Jeritan Tengah Malam

8.5K 665 40
                                    

"Rumah Belanda lagi, El?" Aku melirik Ellea — adikku, yang berdiri di samping.

"Iya, Kak," balasnya, sembari melihat ke depan.

"Apa kamu belum kapok juga tinggal di Rumah Belanda?"

Ellea menggelengkan kepala. "Kak Alby, takut?" Ia malah menatapku dan tersenyum tipis.

"Menurut kamu?"

Tatapan matanya berubah tajam, "Aura kakak sedikit gelap. Berarti kakak takut." Ia melebarkan senyum.

Bagaimana tidak takut?

Terakhir kali kami tinggal di rumah Belanda, aku sempat diteror oleh sosok Noni Belanda. Bahkan, setelah pindah pun ia terus mengikutiku.

"Kakak sedang memikirkannya?" tanya Ellea.

"Siapa?"

"Hannah."

"Apa dia datang lagi?" Seketika, bulu kuduk ini meremang.

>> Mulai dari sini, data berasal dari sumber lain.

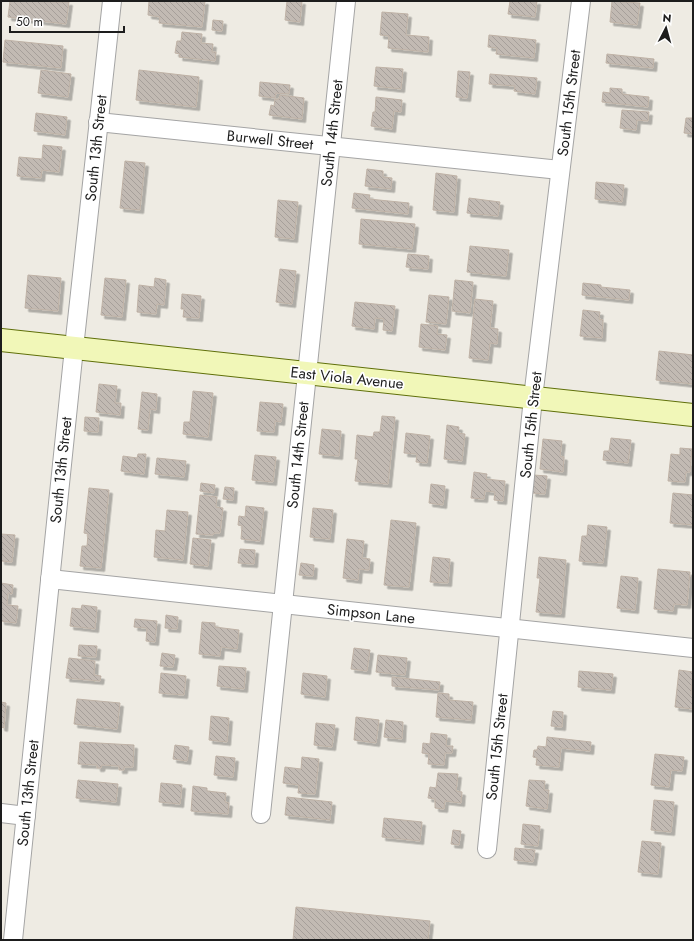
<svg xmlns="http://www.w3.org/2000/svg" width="694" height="941" font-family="Jost,sans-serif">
<defs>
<pattern id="building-back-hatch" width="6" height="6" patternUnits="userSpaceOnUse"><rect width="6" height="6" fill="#c2bab3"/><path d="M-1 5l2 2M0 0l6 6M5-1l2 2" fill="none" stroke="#a69f9a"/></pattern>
<filter id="shadow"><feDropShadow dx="3.5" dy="3.5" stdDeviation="0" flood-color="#0004"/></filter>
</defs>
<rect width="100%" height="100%" fill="#eeebe3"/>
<g fill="url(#building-back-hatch)" stroke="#bfb2a6" filter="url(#shadow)">
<polygon points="10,1 69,2 66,24 8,17"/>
<polygon points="149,1 205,1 202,27 159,23 160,17 148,15"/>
<polygon points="287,1 302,1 300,22 285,20"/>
<polygon points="510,1 537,1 535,17 508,14"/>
<polygon points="612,1 640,3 637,25 610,22"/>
<polygon points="382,12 408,14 406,35 429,37 428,52 388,48 389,36 380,35"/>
<polygon points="213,20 223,21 222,31 212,30"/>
<polygon points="182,32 202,34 201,43 213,44 212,52 216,52 215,61 179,57 180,54 175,53 177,41 181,41"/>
<polygon points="489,35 536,40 534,58 496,54 497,48 488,47"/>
<polygon points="5,40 63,46 61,68 3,62"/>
<polygon points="607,54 654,59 653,68 606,63"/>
<polygon points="376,67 403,69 401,89 374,86"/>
<polygon points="41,70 71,74 68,97 38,93"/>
<polygon points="139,70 199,77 196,107 136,100"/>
<polygon points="458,71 470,72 467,98 456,97"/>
<polygon points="490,74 537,78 535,94 514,91 515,86 489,84"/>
<polygon points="260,82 290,85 289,94 276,93 275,98 259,96"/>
<polygon points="610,88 622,89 622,94 649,97 648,107 602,102 603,92 610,93"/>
<polygon points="280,95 304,98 302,119 269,115 271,105 274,106 275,99 279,99"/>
<polygon points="376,97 402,100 401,112 394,111 392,129 371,126 373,112 375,112"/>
<polygon points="622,110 649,112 648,121 637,120 636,130 620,128"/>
<polygon points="36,113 67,117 65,135 34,131"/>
<polygon points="686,118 693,118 693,134 684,133"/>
<polygon points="43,145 62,147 59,172 42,170 41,178 17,176 19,157 42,159"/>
<polygon points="125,161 145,163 140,210 120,208"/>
<polygon points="367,169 383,171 383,177 392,178 391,189 365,186"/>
<polygon points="436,173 457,176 454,212 433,210"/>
<polygon points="596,182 624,185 622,202 595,199"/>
<polygon points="354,193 370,195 369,199 409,203 408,214 352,208"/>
<polygon points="469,198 500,202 498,216 467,213"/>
<polygon points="278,200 298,202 294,239 275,237"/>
<polygon points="361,219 415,224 412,249 359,244"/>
<polygon points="470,246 509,250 506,276 467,272"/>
<polygon points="408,254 429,256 428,269 406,267"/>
<polygon points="280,269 296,271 292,304 276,302"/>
<polygon points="28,275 61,278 58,311 25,308"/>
<polygon points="105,278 126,280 122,317 101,315"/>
<polygon points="155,278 166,280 164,305 157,304 156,314 137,312 139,285 154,287"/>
<polygon points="455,280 473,282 470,313 452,311"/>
<polygon points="583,283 601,285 601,287 630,290 629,300 582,295"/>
<polygon points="182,294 201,296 199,318 183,317 184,309 181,309"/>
<polygon points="429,295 449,297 446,324 426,322"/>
<polygon points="475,299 493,301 490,328 498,329 497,344 490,343 488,360 469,358"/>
<polygon points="355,302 395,306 392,331 383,330 384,319 375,318 374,329 352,326"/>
<polygon points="583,310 600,312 599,319 603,320 602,338 580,336"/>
<polygon points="421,324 438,326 437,334 447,335 445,350 419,347"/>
<polygon points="659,351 693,355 693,384 656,380"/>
<polygon points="99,384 117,386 115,403 121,403 120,415 96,412"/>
<polygon points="193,391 213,393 208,437 183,434 184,422 190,422"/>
<polygon points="142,392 157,394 156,410 150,409 148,430 138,429"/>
<polygon points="260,402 283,404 281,422 275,421 274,432 257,431"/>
<polygon points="382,416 395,417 388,484 355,481 358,459 355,459 357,435 373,437 374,432 380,432"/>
<polygon points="85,417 99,418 98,432 84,431"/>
<polygon points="447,425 459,427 458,433 465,434 462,461 444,459"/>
<polygon points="322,429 341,431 339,456 319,454"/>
<polygon points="406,433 430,436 427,463 416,462 417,454 404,453"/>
<polygon points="611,438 631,440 628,463 603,460 604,451 609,451"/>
<polygon points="543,439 562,441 560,456 564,457 563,472 540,469"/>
<polygon points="680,448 692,449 690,472 686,472 685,482 668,481 671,454 680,455"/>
<polygon points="138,454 146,454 144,474 121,471 123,456 137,458"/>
<polygon points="255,455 276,457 273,482 252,480"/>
<polygon points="157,458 186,461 184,477 155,474"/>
<polygon points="474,472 487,474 486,479 505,481 503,501 494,500 495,492 485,491 484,499 471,498"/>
<polygon points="534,475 547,476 545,494 532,493"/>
<polygon points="201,483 215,485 214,493 200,491"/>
<polygon points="431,484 445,486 443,505 429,503"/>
<polygon points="225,487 234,488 233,500 223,499"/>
<polygon points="89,488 109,490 101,568 80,566 82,546 87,546 88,534 84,533"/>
<polygon points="673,493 693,495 693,525 670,523"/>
<polygon points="200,495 217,497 216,507 223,508 220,533 214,533 213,535 196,534"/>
<polygon points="246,506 264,508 260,541 241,539 242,526 238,525 239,516 245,517"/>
<polygon points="313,508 333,510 330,539 310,537"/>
<polygon points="167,510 188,512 183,560 154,557 156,530 165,531"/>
<polygon points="391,520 416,523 409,587 384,585"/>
<polygon points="588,525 607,527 603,563 579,561 582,536 587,536"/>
<polygon points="1,534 15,535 12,562 1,561"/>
<polygon points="193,538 211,540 208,566 190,564"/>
<polygon points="347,539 364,541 362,558 370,559 369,570 359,569 358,580 343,578"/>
<polygon points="240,549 255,550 254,564 238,563"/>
<polygon points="433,557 450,559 448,583 430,582"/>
<polygon points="539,557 566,560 561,614 536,612 540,578 537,578"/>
<polygon points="301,563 314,565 313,576 299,575"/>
<polygon points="658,569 690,572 687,605 674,604 673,611 654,609"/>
<polygon points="621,576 638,578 635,610 617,608"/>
<polygon points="1,583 13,585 12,594 8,593 7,605 18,606 16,623 1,621"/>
<polygon points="82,605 97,607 95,629 70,626 72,608 81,609"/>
<polygon points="166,615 178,617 177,629 165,628"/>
<polygon points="135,619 157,621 155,642 146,641 147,628 134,627"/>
<polygon points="202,622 215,623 215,627 239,630 237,649 221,647 220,656 199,654"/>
<polygon points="79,645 97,646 96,657 78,656"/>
<polygon points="354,648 370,650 367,671 351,669"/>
<polygon points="162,653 175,655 173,667 160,666"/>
<polygon points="378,655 407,658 405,675 376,672"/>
<polygon points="69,658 95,661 94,675 101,676 100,681 66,678"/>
<polygon points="219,666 246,668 244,689 217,686"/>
<polygon points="679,670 693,672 691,694 693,694 693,709 675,707"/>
<polygon points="579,671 613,674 611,690 578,687"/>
<polygon points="161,673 186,676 184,695 159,693"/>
<polygon points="303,673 327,676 325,697 301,694"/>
<polygon points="392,677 440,682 439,690 392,686"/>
<polygon points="438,693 449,694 449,700 473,702 471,720 436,717"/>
<polygon points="77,699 120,703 117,729 74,724"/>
<polygon points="1,702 6,703 4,728 1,727"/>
<polygon points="553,711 563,712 562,727 551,726"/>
<polygon points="211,716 229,718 227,742 209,740"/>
<polygon points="356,717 379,720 376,743 354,740"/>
<polygon points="386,720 403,722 402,739 384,737"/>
<polygon points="316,723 335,725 332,747 314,745"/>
<polygon points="431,733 447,735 446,746 453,746 452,753 445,753 444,765 428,764 429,754 422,753 423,743 430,744"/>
<polygon points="547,737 591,742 590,751 561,748 559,767 536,765 537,758 533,757 534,750 537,750 538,746 546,747"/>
<polygon points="80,742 134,745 133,767 124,767 124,770 119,770 119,766 102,765 101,768 97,768 97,765 78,764"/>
<polygon points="175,745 189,747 187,761 173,759"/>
<polygon points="655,754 684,757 682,771 671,770 669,787 651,785"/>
<polygon points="216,756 235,758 233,777 214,775"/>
<polygon points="302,757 319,759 315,794 298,793 299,785 283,783 285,767 301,769"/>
<polygon points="438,773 458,774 456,791 462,792 461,803 445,801 444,809 435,808 435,799 428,798 430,787 436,788"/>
<polygon points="78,780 118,784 116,802 76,798"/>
<polygon points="529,780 545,781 544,790 549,790 547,809 526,806"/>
<polygon points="161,783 182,785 180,804 159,802"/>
<polygon points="193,786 207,788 207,791 226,793 225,802 229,803 228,814 191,811"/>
<polygon points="287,797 332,802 330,820 285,815"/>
<polygon points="654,800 674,802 671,832 651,830"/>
<polygon points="384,818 422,822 420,841 382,837"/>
<polygon points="523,824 540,826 538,846 521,844"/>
<polygon points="453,830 461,831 459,845 451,844"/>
<polygon points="642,841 661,843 658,874 638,872"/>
<polygon points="515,848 535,850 533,862 514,860"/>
<polygon points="296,907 430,921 428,940 293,940"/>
</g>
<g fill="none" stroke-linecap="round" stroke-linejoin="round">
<defs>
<g id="street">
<polyline points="98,122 560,170"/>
<polyline points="50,579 693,648"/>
<polyline points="1,813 26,816"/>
<polyline points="261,814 346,1"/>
<polyline points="487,849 533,398 581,1"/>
<polyline points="13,940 74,348 112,1"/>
</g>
<polyline id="secondary" points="1,340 693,415"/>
</defs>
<use href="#street" stroke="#a4a4a4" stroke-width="20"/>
<use href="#secondary" stroke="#5f6f09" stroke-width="24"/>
<use href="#street" stroke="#fff" stroke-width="18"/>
<use href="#secondary" stroke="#f1f7b8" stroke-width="22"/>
</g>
<g text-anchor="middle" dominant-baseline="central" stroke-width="3.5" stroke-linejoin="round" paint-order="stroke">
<g font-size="15" fill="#1d1d1d" stroke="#fff">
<text transform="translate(569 103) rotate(-83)">South 15th Street</text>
<text transform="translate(332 133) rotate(-84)">South 14th Street</text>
<text transform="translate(270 140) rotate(6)">Burwell Street</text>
<text transform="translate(96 148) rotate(-84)">South 13th Street</text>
<text transform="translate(347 378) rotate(6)">East Viola Avenue</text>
<text transform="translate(531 425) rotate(-84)">South 15th Street</text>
<text transform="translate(298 455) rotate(-84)">South 14th Street</text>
<text transform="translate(61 470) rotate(-84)">South 13th Street</text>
<text transform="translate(371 614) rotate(6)">Simpson Lane</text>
<text transform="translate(497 747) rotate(-84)">South 15th Street</text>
<text transform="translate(28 793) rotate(-84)">South 13th Street</text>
</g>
</g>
<rect width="694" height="941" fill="none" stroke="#1d1d1d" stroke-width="4"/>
<g transform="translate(666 28) rotate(6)" stroke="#ffffff" stroke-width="3" paint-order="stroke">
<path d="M0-3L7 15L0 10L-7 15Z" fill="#1d1d1d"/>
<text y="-6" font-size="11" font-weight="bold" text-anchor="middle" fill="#1d1d1d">N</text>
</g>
<path d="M10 26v6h114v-6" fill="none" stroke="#1d1d1d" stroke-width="2"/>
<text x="16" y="26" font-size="12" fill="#1d1d1d" stroke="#ffffff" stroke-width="3" paint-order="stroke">50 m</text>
</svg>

"Seharusnya kakak tidak memikirkannya. Soalnya itu bisa mengundangnya."

"Suruh dia pergi, El!" Jujur, aku masih terbayang dengan wajahnya yang pucat.

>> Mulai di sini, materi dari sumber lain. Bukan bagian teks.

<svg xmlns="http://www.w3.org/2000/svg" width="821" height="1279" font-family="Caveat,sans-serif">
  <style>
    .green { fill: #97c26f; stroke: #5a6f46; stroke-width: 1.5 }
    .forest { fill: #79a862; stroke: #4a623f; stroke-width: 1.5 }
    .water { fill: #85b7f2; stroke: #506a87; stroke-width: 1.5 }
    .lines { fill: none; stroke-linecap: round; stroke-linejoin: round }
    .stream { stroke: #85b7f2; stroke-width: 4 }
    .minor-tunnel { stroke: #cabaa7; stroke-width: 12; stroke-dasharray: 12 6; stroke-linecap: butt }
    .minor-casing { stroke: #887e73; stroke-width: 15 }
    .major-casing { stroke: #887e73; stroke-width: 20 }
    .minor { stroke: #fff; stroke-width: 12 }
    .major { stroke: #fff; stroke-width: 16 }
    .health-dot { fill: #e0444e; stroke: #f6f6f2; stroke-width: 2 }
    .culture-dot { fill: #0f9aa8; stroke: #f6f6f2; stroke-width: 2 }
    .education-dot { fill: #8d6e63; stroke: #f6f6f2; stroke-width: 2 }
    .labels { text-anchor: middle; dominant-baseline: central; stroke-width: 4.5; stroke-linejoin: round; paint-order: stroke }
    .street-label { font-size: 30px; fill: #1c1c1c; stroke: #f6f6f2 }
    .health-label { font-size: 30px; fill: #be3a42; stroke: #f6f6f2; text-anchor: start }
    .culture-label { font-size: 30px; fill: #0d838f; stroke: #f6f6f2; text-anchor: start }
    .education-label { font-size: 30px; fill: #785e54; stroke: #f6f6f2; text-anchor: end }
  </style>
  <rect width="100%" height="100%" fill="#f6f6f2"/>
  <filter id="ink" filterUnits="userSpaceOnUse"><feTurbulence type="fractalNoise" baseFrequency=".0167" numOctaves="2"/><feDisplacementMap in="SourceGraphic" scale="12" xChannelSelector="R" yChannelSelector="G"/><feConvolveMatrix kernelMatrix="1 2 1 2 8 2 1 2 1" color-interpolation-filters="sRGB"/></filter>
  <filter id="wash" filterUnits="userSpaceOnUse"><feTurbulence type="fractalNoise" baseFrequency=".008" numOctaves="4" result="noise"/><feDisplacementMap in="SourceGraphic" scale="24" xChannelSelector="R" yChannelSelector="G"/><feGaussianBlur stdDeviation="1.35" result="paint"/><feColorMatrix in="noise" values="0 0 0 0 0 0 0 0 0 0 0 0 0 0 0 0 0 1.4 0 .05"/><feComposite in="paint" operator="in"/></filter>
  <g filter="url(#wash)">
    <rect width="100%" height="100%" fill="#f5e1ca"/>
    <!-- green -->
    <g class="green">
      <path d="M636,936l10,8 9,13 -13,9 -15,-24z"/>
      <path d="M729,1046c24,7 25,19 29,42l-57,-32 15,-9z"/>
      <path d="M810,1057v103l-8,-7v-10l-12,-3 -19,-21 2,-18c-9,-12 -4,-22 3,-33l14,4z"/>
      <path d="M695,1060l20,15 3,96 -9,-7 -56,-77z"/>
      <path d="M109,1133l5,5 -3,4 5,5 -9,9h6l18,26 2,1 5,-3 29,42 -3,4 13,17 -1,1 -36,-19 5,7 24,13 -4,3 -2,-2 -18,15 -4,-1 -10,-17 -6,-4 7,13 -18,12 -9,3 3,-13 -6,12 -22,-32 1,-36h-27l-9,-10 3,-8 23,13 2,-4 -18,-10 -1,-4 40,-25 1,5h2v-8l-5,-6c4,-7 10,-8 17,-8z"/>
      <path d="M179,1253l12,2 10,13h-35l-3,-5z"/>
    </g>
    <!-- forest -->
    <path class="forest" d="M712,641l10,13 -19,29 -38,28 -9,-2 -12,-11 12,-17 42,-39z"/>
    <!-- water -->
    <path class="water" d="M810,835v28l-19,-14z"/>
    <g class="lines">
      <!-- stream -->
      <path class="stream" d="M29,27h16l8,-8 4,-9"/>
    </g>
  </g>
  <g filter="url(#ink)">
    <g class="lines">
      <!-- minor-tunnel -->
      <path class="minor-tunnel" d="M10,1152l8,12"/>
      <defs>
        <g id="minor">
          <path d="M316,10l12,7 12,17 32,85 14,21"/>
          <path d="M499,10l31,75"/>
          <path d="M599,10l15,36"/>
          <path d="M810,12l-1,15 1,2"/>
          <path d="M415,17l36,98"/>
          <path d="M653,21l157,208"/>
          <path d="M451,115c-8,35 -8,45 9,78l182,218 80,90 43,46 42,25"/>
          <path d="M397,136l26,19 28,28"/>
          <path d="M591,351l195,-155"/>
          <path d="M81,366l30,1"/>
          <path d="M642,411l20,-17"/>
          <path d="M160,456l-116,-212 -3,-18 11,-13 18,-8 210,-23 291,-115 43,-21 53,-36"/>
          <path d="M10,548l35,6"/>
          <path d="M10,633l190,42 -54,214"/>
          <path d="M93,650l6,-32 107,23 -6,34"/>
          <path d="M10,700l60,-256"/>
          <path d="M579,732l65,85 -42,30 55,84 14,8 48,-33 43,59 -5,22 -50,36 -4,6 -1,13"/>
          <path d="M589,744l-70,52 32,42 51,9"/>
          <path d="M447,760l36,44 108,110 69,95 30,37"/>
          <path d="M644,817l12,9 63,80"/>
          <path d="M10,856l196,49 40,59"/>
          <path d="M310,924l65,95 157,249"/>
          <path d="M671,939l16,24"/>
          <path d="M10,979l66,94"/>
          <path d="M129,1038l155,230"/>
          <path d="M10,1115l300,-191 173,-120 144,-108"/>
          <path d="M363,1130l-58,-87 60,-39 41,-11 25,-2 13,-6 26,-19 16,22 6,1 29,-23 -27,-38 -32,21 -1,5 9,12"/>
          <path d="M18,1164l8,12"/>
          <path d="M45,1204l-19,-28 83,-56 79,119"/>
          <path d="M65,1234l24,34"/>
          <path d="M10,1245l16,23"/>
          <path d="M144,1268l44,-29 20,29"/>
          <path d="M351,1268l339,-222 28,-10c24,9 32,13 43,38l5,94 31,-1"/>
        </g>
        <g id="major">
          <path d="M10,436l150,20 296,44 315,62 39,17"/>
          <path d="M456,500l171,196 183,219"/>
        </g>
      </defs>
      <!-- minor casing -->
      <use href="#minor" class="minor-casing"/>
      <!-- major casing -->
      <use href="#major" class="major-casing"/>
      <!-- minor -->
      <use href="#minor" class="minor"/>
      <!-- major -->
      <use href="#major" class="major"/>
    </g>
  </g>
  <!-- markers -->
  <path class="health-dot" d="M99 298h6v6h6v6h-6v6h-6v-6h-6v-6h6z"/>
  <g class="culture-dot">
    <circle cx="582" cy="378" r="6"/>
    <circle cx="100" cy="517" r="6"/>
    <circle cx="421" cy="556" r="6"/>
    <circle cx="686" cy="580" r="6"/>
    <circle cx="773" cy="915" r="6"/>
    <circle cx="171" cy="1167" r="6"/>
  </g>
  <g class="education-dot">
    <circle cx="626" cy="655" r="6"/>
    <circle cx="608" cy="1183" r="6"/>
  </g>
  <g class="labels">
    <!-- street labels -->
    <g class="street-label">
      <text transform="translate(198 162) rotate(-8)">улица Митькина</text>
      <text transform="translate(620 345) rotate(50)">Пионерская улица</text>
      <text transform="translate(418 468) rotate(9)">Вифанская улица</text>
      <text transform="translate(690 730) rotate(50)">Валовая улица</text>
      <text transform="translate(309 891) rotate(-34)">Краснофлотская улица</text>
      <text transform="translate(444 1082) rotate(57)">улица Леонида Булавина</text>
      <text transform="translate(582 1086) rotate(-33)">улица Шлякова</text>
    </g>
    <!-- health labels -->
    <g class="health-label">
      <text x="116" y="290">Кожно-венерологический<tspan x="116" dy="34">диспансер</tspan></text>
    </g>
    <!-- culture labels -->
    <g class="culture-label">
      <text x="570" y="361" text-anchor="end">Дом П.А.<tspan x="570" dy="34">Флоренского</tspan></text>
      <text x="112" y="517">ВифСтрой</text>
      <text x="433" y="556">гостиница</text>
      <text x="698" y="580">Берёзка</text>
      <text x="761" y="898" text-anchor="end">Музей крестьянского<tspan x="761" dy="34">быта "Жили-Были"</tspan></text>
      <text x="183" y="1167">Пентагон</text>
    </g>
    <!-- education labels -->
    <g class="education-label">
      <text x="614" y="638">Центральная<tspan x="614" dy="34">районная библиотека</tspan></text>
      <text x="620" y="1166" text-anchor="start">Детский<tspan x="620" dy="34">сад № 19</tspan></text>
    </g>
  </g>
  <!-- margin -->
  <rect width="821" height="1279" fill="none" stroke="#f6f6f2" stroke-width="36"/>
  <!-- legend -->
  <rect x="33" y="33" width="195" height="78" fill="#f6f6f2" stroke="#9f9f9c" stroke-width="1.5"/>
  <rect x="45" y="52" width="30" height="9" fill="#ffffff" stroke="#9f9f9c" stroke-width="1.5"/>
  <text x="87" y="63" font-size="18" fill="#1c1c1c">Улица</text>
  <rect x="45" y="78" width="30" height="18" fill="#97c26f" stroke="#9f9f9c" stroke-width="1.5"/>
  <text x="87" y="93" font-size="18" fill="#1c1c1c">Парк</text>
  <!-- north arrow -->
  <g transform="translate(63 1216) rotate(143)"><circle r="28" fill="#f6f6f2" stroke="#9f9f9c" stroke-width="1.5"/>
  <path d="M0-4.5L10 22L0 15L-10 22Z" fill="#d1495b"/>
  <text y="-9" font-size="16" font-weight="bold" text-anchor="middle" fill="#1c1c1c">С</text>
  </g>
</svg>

"Dia tidak berani mendekati rumah ini."

"Kenapa?"

"Nanti kakak juga tau. Yuk sekarang masuk." Ellea berjalan melewati pintu pagar kayu.

"Bawa barang kamu, El!" perintahku, tapi tak diindahkan. Ia malah berdiri di teras sembari mengedarkan pandangan.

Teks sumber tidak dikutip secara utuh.